Throughout the ages we've had synth pop, cellos in all their angelic perfection, glockenspiels sharing the same company as double basses, country and western, indie music in intimate little garden arbours and heavy metal meeting American soul and jazz at its most exquisite. There was the day when Shirley Bassey captured the hearts of both young and old alike while her beaming smile encapsulated the whole of the early 2000s period. The Welsh chanteuse, with a voice to remember, forever lit up Somerset that evening.

Then there was the Electric Light Orchestra, surely one of the most captivating and brilliantly visual of all groups. The ELO were wondrously imaginative, and still are, years ahead of their time, futuristic, experimental and stunningly effective. The accompanying violins, double basses, Bev Bevan's pounding, purposeful drums and all manner of sound effects propelled the band into all kinds of diverse directions. Jeff Lynne's ingenious arrangements of the seminal and unforgettable Mr Blue Sky, The Diary of Horace Wimp, Turn to Stone and the superb All Over the World were given the five star treatment at Glastonbury.
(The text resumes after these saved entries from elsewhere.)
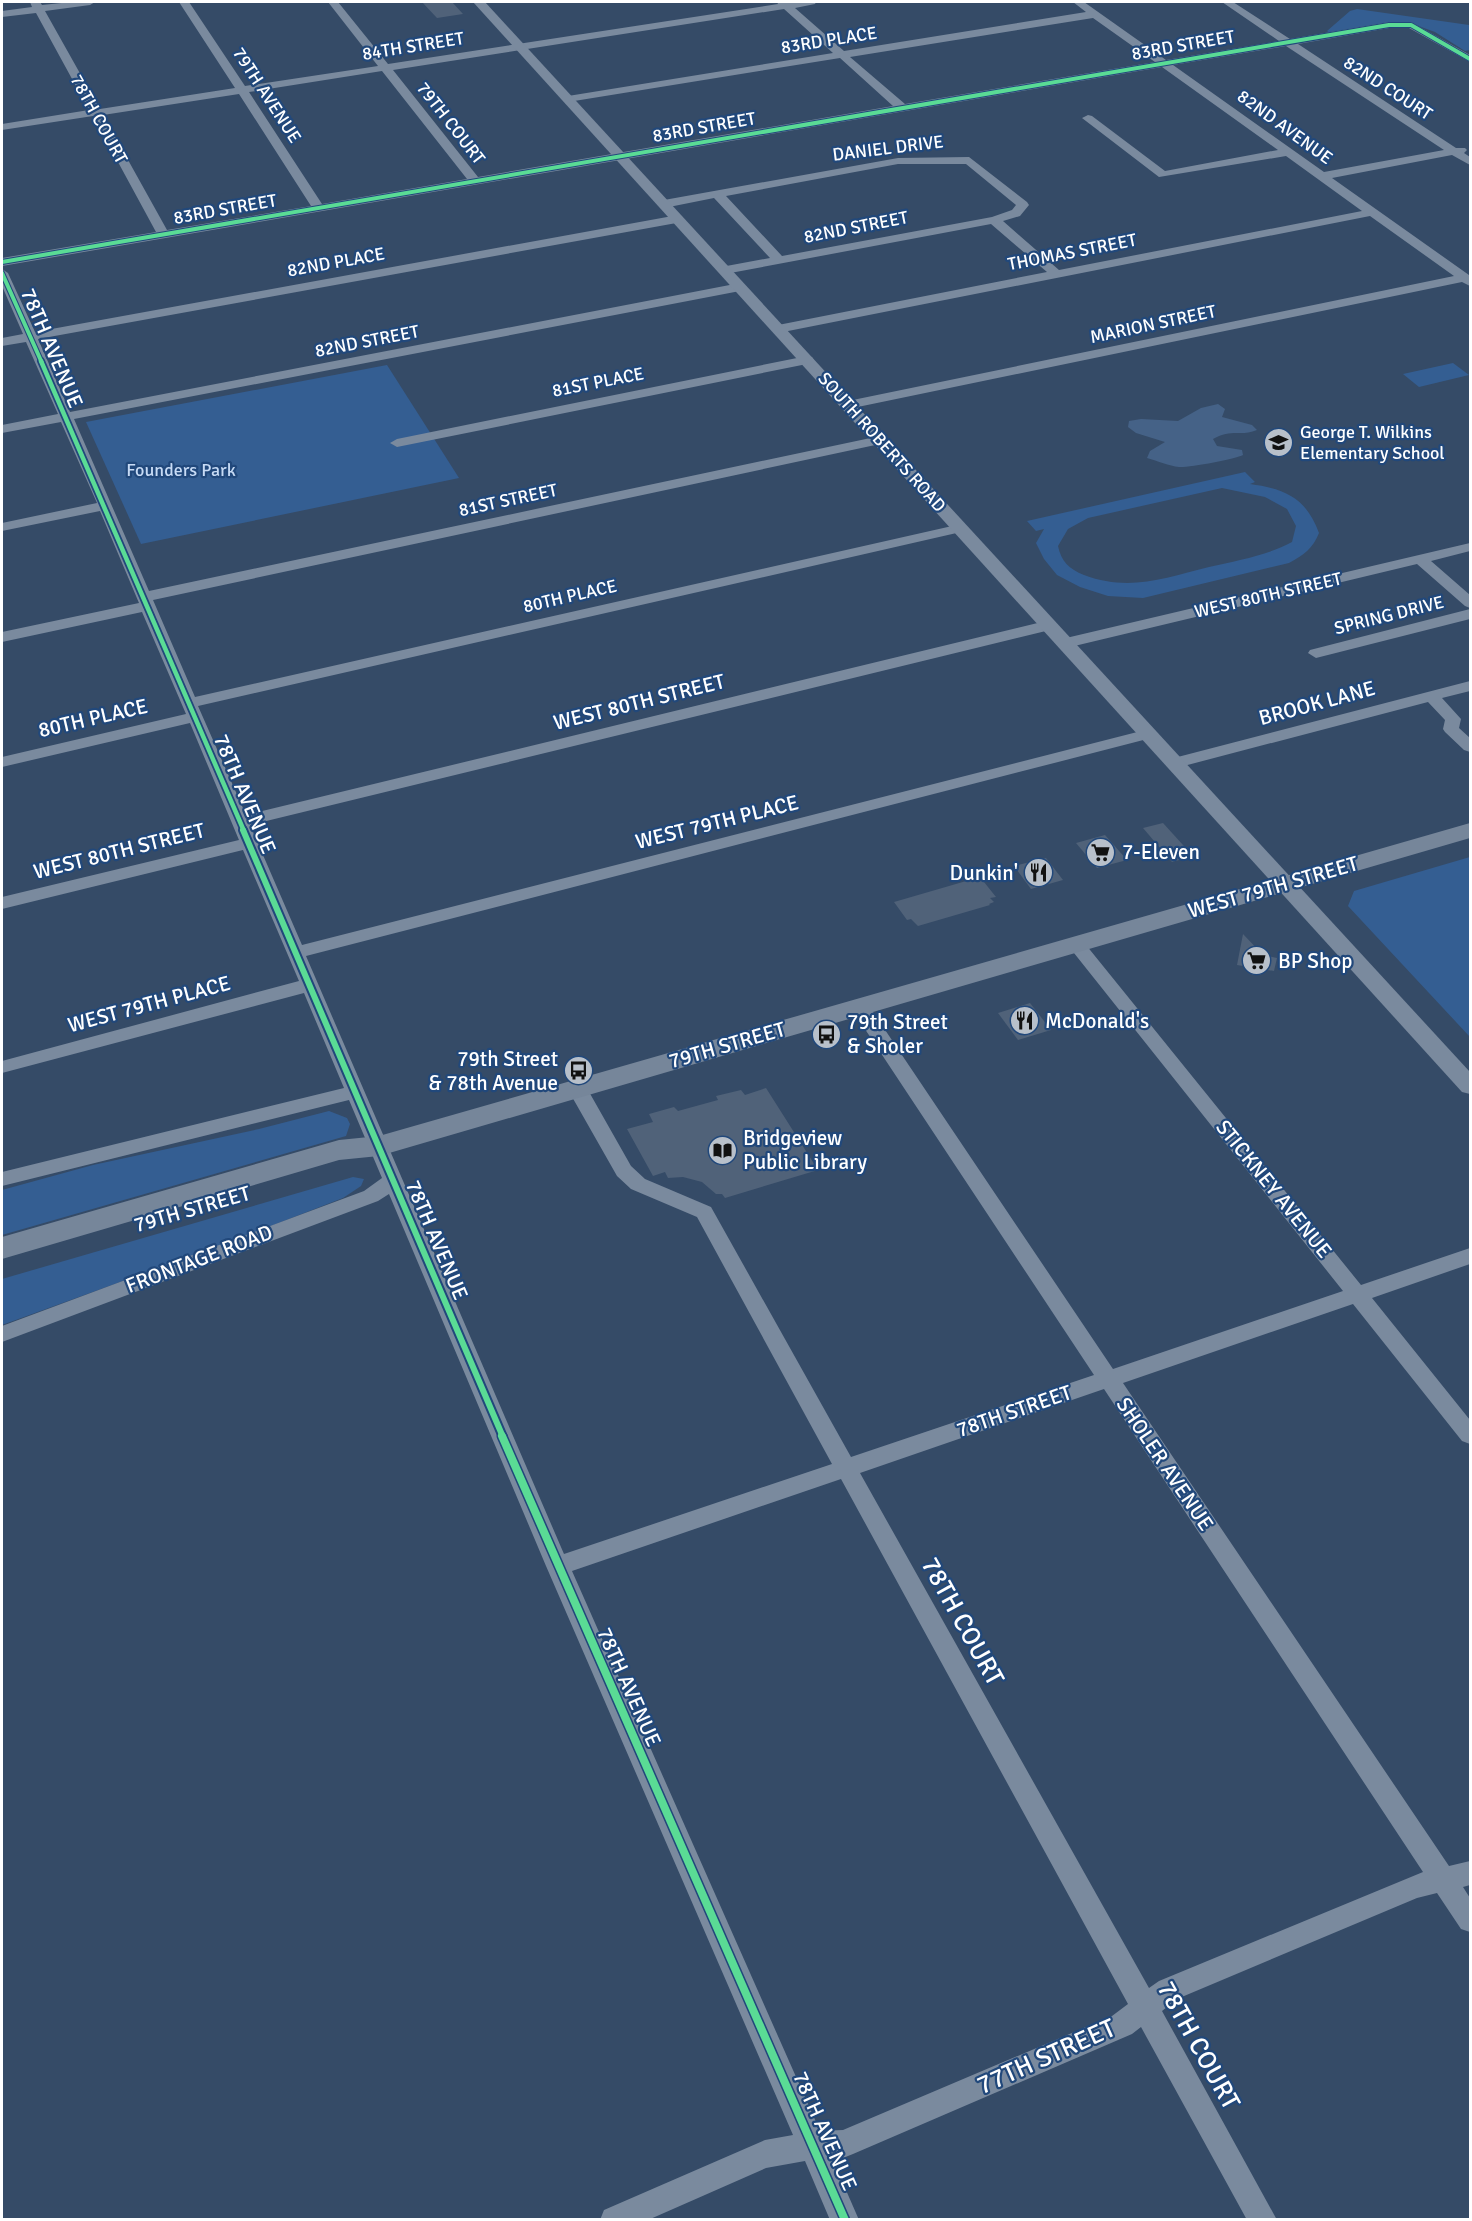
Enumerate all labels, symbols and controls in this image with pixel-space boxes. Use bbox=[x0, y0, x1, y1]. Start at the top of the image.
street label: 83RD PLACE bbox=[779, 22, 879, 58]
street label: 83RD STREET bbox=[1130, 25, 1236, 65]
street label: 84TH STREET bbox=[360, 27, 466, 65]
street label: 79TH AVENUE bbox=[228, 43, 306, 147]
street label: 82ND COURT bbox=[1340, 51, 1437, 125]
street label: 78TH COURT bbox=[66, 71, 133, 168]
street label: 79TH COURT bbox=[412, 77, 490, 169]
street label: 82ND AVENUE bbox=[1233, 85, 1337, 169]
street label: 83RD STREET bbox=[651, 107, 757, 147]
street label: DANIEL DRIVE bbox=[831, 130, 945, 166]
street label: 83RD STREET bbox=[172, 189, 278, 229]
street label: 82ND STREET bbox=[802, 206, 910, 248]
street label: THOMAS STREET bbox=[1006, 229, 1138, 275]
street label: 82ND PLACE bbox=[286, 243, 386, 281]
street label: 78TH AVENUE bbox=[15, 284, 89, 412]
street label: MARION STREET bbox=[1088, 300, 1218, 348]
street label: 82ND STREET bbox=[313, 320, 421, 362]
street label: 81ST PLACE bbox=[550, 362, 646, 402]
street label: SOUTH ROBERTS ROAD bbox=[813, 368, 951, 516]
place label: George T. Wilkins Elementary School bbox=[1300, 421, 1445, 464]
school or university icon: George T. Wilkins Elementary School bbox=[1263, 426, 1295, 458]
park label: Founders Park bbox=[126, 459, 236, 481]
street label: 81ST STREET bbox=[457, 479, 559, 521]
street label: WEST 80TH STREET bbox=[1192, 567, 1344, 623]
street label: 80TH PLACE bbox=[521, 575, 619, 617]
street label: SPRING DRIVE bbox=[1332, 591, 1446, 639]
street label: WEST 80TH STREET bbox=[551, 668, 728, 736]
street label: BROOK LANE bbox=[1256, 675, 1378, 731]
street label: 80TH PLACE bbox=[36, 693, 150, 743]
street label: 78TH AVENUE bbox=[208, 730, 282, 858]
street label: WEST 79TH PLACE bbox=[633, 789, 801, 855]
street label: WEST 80TH STREET bbox=[31, 817, 208, 885]
supermarket icon: 7-Eleven bbox=[1085, 836, 1117, 868]
place label: 7-Eleven bbox=[1122, 839, 1200, 865]
street label: WEST 79TH STREET bbox=[1185, 850, 1362, 924]
restaurant icon: Dunkin' bbox=[1023, 857, 1055, 889]
place label: Dunkin' bbox=[950, 860, 1018, 886]
supermarket icon: BP Shop bbox=[1241, 945, 1273, 977]
place label: BP Shop bbox=[1278, 948, 1352, 974]
street label: WEST 79TH PLACE bbox=[65, 970, 233, 1038]
restaurant icon: McDonald's bbox=[1008, 1005, 1040, 1037]
place label: McDonald's bbox=[1045, 1008, 1149, 1034]
place label: 79th Street & Sholer bbox=[847, 1009, 948, 1059]
street label: 79TH STREET bbox=[666, 1016, 789, 1074]
bus stop icon: 79th Street & Sholer bbox=[810, 1018, 842, 1050]
place label: 79th Street & 78th Avenue bbox=[429, 1046, 558, 1096]
bus stop icon: 79th Street & 78th Avenue bbox=[563, 1055, 595, 1087]
street label: STICKNEY AVENUE bbox=[1210, 1115, 1338, 1263]
place label: Bridgeview Public Library bbox=[743, 1125, 867, 1175]
library icon: Bridgeview Public Library bbox=[706, 1134, 738, 1166]
street label: 78TH AVENUE bbox=[400, 1176, 474, 1304]
street label: 79TH STREET bbox=[131, 1180, 254, 1238]
street label: FRONTAGE ROAD bbox=[122, 1219, 276, 1299]
street label: 78TH STREET bbox=[953, 1379, 1076, 1443]
street label: SHOLER AVENUE bbox=[1111, 1392, 1219, 1536]
street label: 78TH COURT bbox=[914, 1552, 1011, 1692]
street label: 78TH AVENUE bbox=[591, 1623, 667, 1751]
street label: 78TH COURT bbox=[1150, 1976, 1247, 2116]
street label: 77TH STREET bbox=[972, 2012, 1121, 2102]
street label: 78TH AVENUE bbox=[787, 2067, 863, 2195]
And so it is that the headline act on Sunday evening goes to the one and only Sir Elton John. John recently announced his retirement from the concert circuit. Almost touchingly he admitted that he'd had enough after a gruelling and physically punishing career that had begun when he was only 17. Now 76, Sir Elton John will wrap up his star studded and legendary life on the road with Glastonbury on Sunday, a venue that had never been at the forefront of his mind at any point in the past.

For most of us the most intriguing story of Glastonbury can be found in its first year in 1970. Without any real idea of just how remarkably successful Glasto would become Michael Eavis came up with his first catering proposals. Since Glastonbury was situated in the middle of England's most decorative countryside Eavis thought it a good idea to sell cheap bottles of milk and some light snacks. Now though Glastonbury is a British phenomenon as much a part of  Britan's heritage as red pillar post boxes and warm beer in timber wood snug pubs with roaring log fires. Let's hear it for Glastonbury.